Scientific achievement is translating into artistic inspiration at Arizona State University.
ASU scientists’ major role in Mars exploration is the catalyst behind a large replica of Red Planet terrain that sculptor Steve Hilton and masonry technician Rico Piper are crafting in the entrance to the school’s Mars Space Flight Facility.
The 10-by-15-foot installation made with 2,500 pounds of red clay will be part of an interactive display to teach schoolchildren about the United States’ current Mars land rover missions.
Students will activate remote control devices over the Internet to maneuver a small robotic vehicle across Hilton’s version of a Martian landscape.
The Red Rover, to be constructed mostly of Lego building blocks, will be equipped with a tiny camera. It will allow operators to take pictures of the clay model almost in the same way land rover and satellite instruments built at ASU are producing images of the real Mars.
ASU engineers, geologists and chemists have developed infrared cameras and other photo-imaging components for the Odyssey and Global Surveyor probes now orbiting Mars and two land rovers. The Spirit rover landed Jan. 6. The Opportunity rover is expected to arrive Jan. 23.
ASU’s imagers are key tools for the missions’ objective of obtaining the most extensive analysis ever of another planet’s surface mineralogy and atmospheric chemistry.
The data would help pave the way for manned missions to Mars.

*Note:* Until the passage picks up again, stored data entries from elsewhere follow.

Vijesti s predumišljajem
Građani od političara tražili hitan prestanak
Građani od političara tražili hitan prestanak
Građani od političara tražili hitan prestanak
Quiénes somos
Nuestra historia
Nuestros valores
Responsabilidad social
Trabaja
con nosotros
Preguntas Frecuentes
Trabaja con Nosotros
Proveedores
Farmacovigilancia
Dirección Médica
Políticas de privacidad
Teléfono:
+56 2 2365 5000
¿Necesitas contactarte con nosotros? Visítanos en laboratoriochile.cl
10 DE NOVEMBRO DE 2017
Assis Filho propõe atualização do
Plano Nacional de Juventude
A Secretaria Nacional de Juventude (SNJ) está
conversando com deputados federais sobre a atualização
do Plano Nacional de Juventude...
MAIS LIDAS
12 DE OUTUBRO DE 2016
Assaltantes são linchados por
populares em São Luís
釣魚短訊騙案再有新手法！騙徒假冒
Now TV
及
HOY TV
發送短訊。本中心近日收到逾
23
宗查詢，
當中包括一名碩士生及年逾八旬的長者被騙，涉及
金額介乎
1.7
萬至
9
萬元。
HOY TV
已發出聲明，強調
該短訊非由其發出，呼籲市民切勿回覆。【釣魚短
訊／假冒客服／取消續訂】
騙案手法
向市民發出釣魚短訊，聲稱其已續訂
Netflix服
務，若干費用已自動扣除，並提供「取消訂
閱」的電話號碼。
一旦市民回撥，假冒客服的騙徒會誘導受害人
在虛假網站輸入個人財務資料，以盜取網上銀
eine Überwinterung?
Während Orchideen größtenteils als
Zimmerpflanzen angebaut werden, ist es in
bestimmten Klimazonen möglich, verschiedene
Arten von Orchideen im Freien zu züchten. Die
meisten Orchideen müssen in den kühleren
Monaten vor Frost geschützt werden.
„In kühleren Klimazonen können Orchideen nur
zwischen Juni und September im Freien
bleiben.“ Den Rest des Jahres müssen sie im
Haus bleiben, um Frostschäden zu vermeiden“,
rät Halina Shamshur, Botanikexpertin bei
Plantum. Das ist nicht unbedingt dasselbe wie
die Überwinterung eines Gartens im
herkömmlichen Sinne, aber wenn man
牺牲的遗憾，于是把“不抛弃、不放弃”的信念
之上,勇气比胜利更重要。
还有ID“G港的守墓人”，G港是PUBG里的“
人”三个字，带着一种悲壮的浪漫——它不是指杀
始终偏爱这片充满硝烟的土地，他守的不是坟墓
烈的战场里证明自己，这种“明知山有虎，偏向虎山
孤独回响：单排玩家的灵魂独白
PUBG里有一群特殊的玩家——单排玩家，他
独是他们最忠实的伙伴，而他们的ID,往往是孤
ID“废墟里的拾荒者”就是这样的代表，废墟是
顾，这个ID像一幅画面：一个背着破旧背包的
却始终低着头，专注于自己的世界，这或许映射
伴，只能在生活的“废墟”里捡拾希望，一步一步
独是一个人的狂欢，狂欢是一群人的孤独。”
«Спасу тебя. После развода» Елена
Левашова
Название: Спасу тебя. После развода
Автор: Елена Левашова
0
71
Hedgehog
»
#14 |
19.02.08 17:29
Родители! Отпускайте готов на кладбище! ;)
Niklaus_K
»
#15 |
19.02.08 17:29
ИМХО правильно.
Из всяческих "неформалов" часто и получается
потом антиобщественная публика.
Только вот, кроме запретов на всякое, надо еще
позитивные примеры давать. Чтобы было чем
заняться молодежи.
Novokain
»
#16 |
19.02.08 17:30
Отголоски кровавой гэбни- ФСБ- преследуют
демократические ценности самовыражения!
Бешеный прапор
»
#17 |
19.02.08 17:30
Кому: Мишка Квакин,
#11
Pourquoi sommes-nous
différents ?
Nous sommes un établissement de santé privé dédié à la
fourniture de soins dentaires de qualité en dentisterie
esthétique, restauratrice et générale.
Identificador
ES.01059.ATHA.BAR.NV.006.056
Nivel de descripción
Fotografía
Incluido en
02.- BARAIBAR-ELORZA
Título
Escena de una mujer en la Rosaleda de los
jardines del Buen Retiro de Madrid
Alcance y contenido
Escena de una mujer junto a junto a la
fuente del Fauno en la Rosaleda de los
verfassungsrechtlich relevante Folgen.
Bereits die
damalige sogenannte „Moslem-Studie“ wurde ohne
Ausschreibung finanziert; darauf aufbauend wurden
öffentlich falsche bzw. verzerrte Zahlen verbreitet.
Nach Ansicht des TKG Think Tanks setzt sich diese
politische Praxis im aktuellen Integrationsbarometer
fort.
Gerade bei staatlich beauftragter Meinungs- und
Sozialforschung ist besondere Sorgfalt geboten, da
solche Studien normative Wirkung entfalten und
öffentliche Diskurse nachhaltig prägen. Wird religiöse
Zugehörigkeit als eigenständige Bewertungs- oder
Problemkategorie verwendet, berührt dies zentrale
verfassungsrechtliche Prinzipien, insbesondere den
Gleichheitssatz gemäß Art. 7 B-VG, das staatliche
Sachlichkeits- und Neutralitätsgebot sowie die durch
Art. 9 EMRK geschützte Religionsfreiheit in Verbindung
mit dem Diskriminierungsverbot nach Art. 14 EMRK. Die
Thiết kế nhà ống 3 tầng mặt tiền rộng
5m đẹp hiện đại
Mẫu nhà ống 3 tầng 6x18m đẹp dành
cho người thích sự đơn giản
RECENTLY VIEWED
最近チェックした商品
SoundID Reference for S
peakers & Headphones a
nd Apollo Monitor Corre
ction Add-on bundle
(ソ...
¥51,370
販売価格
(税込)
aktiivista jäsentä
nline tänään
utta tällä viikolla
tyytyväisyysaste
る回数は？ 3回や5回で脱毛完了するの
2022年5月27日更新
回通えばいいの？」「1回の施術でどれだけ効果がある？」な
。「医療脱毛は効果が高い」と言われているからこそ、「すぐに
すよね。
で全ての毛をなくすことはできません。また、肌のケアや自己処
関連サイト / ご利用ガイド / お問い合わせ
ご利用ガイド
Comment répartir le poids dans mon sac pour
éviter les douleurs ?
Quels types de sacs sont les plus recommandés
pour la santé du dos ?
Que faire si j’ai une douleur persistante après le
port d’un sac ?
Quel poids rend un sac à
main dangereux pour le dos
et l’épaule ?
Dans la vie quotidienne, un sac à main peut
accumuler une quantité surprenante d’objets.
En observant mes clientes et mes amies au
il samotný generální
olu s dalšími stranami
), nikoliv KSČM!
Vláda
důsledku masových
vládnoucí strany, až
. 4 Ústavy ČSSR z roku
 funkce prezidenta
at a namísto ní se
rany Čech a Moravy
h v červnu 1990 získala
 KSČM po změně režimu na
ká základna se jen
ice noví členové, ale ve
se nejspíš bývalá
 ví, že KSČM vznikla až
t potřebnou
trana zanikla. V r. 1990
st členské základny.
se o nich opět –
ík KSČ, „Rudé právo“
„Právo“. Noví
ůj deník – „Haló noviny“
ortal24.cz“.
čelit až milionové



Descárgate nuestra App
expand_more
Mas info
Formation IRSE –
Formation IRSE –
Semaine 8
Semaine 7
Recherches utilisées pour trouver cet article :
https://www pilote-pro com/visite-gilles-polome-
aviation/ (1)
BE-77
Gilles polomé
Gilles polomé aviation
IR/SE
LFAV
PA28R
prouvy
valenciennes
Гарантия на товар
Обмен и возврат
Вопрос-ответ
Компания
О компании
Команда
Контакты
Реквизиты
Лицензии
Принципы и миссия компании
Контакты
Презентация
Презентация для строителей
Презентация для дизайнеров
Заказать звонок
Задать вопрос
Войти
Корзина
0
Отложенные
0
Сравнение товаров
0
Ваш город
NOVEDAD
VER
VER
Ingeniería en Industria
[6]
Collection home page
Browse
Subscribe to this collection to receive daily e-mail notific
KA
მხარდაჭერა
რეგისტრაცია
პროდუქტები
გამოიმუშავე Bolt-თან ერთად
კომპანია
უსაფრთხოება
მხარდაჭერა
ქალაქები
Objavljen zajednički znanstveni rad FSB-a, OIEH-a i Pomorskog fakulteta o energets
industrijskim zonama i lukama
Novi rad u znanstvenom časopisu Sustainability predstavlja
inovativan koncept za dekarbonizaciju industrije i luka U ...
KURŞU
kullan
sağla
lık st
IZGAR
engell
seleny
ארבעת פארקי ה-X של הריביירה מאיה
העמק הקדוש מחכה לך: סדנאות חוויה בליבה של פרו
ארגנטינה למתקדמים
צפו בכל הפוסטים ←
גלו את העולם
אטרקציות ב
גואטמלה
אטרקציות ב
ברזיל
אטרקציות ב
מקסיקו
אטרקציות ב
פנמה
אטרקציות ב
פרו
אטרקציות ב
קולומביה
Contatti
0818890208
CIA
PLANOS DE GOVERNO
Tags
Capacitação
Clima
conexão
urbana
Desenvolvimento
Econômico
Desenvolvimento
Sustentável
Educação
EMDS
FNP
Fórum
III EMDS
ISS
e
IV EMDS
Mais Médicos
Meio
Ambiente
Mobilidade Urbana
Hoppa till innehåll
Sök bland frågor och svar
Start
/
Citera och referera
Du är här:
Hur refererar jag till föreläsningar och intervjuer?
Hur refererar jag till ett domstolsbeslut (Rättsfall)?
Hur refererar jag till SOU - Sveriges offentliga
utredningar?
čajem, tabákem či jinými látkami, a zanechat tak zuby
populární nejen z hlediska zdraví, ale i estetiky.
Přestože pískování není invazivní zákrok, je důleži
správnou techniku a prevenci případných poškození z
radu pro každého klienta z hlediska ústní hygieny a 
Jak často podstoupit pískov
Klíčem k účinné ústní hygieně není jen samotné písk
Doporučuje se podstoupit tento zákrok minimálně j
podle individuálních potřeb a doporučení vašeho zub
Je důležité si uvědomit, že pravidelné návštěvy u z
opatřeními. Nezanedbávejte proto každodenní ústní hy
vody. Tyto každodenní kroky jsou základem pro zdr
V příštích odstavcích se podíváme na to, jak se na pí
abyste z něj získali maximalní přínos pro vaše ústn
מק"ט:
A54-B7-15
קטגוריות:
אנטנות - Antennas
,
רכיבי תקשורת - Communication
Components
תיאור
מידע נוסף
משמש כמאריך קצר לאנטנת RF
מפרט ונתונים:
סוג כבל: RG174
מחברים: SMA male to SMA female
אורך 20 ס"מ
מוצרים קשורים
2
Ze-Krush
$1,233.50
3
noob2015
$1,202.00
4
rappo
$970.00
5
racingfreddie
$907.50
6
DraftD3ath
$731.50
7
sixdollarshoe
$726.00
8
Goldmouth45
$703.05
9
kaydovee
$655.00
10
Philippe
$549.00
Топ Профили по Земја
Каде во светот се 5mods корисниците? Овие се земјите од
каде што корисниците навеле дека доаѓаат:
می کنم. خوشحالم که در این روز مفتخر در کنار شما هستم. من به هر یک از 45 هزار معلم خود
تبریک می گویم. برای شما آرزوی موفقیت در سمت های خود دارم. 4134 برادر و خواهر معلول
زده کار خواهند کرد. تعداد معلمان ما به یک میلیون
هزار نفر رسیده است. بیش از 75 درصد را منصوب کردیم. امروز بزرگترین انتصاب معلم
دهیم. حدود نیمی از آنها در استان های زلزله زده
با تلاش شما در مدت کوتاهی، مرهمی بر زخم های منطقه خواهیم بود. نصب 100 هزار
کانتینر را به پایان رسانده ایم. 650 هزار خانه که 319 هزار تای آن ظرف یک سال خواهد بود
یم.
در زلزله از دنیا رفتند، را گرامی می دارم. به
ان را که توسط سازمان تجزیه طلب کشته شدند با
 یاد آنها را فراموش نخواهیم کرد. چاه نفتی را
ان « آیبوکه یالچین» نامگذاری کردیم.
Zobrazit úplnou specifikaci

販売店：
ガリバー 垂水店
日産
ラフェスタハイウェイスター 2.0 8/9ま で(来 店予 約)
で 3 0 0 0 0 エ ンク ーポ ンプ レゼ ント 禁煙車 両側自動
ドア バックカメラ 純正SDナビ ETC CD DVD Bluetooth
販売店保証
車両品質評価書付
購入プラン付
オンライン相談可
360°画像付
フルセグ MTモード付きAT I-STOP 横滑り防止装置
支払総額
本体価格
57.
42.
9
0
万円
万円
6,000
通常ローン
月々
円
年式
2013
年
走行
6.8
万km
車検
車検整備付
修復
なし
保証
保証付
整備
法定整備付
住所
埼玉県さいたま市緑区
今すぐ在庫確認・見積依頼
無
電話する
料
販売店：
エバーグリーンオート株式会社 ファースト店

"We’re exited about using a real piece of art to teach geology,’’ said Sheri Klug, director of ASU’s Mars Education Program.
It’s especially exciting for Hilton. He gets to combine knowledge gained in earning college degrees in geology and art education, as well as building his portfolio of work for a master’s degree in ceramic arts he’s pursuing at ASU.
"A lot of my artwork is about textures and geologiclooking shapes,’’ he said.
He’s fashioning about 15 varied geologic features — gullies, buttes, fault lines and specific kinds of rock formations — into his piece.
Hilton likens his approach to making art to the scientific method.
"People say art and science is a strange combination, but it really isn’t," Hilton said. "It’s the same thought process in science or art. You do what you think will work. If it doesn’t, you stop and theorize again, make another hypothesis and go off in another direction.’’
Hilton teaches art part-time at ASU and helps run the campus art galleries.
But before moving to Tempe a year and half ago, he spent years teaching basic astronomy and other sciences in addition to teaching art in Missouri, Alaska and East Coast middle schools and high schools.
His diverse experiences made him confident about showing ASU space scientists he understood the intricacies of their work and could represent it well with his art.
Hilton plans to complete his Red Planet landscape by the time scientists are to gather at ASU’s Mars facility for the countdown to the landing of the Opportunity rover.
The interactive rover display is to go online within days after that.